Я не ответил. Не знал, что ответить.
— Какой же я идиот, — сказал Питер с закрытыми глазами. Кажется, он просто не мог перестать улыбаться. — О чем мечтают, когда занимаются плаванием — день за днем, год за годом, зная при этом, что чемпионом все равно никогда не стать. Ну, однажды ты спасешь утопающего, тебя будут чествовать как героя, может, дадут медаль, а когда-нибудь ты расскажешь детям, как она тебе досталась. Разве не так?
Я пожал плечами:
— Если покопаться глубже, то да, как раз такая глупая мечта.
— И когда это наконец случается, я прошу тебя отдать все заслуги мне. И все из-за красивых девичьих глаз. Какой из меня друг! — Он засмеялся, тряся головой. — Видно, у меня солнечный удар. Я попросил у ее матери номер телефона, чтобы можно было позвонить и убедиться, что с ней все хорошо, как врач и обещал.
— Ого. Ты…
— Да, черт побери, Мартин! Я обязан снова увидеть эти глаза. Брови. Лоб. Бледные губы. Мириам, ее зовут Мириам. И тело… Боже мой, она же нимфа.
— Именно. Может, она еще для тебя слишком юная?
— С ума сошел? Нам по двадцать пять. Для нас слишком юных не существует!
— Не уверен, что ей больше шестнадцати, Питер.
— В Киргизии выходят замуж в четырнадцать.
— А если ей четырнадцать, ты хочешь на ней жениться?
— Да! — Он положил руки мне на плечи и затряс, как будто это я умом тронулся. — Я влюбился, Мартин! Знаешь, сколько раз со мной такое бывало?
Я задумался.
— Два с половиной, если ты не врал.
— Ноль! — крикнул он. — Не то чтобы я врал — я только думал, будто знаю, что такое любовь. А теперь знаю.
— Ладно, — сказал я.
— Что — ладно?
— Ладно, ты ее спас.
— Ты серьезно?
— Да, если ты перестанешь меня трясти и если ей больше восемнадцати, то мы договорились.
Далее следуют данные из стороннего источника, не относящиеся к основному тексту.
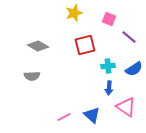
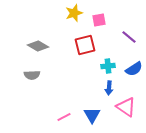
pink square: moved 10 px left, 1 px down; rotated 32 degrees counterclockwise
gray semicircle: moved 1 px up
blue triangle: rotated 18 degrees clockwise
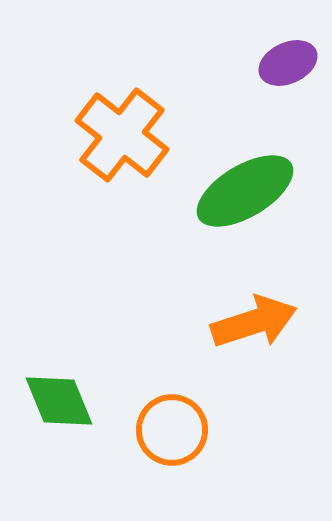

— И ты клянешься, что никогда-никогда не расскажешь правду ни ей, ни ее матери, ни кому-нибудь еще?
Я засмеялся.
— Никогда, — пообещал я.
В ту ночь мне приснился странный сон.
Мы с Питером сняли на двоих номер в маленьком отеле в старой части города. Перекрывая разговоры и смех, доносящиеся с мощеных пешеходных улиц с ресторанами под нашим открытым окном, друг с другом переплелись звуки улиц, мерное дыхание Питера на кровати в другом конце номера и впечатления прошедшего дня, послужив материалом, из которого, как я предполагаю, получаются сны.
Я очутился под водой — что неудивительно — и обвивал руками нечто, что казалось мне человеком, но когда оно подняло веки, я заглянул в пару темных, кровавых рыбьих глаз, как те, что Питер рассматривал на прилавке с рыбой у ресторана, где мы тем вечером ужинали. Он объяснил мне, что глаза выдают бóльшую часть той информации, что мы хотим знать о выбранной рыбе, а еще он сжал рыбью тушку, чтобы оценить свежесть и наличие жира, а кроме того, поскреб ногтем рыбью кожу — с выращенной в неволе рыбы соскребались чешуйки. Питеру пришлось учить меня подобным элементарным вещам, касающимся еды и не в последнюю очередь вина. До того как мы познакомились, я и не думал, что у меня дома не хватает особой культуры. Означает это следующее: у меня дома разбирались в трендах современного искусства, музыки, кино и литературы, но в вопросах классической литературы и драматургии — Питер систематически изучал их с двенадцати лет — он оказался подкованнее меня. Питер мог наизусть цитировать длинные пассажи из Шекспира и Ибсена, но иногда признавался, что не понимает содержания и смысла. Он как будто применял научные методы для того, чтобы проанализировать даже самый эмоциональный и изящно написанный текст.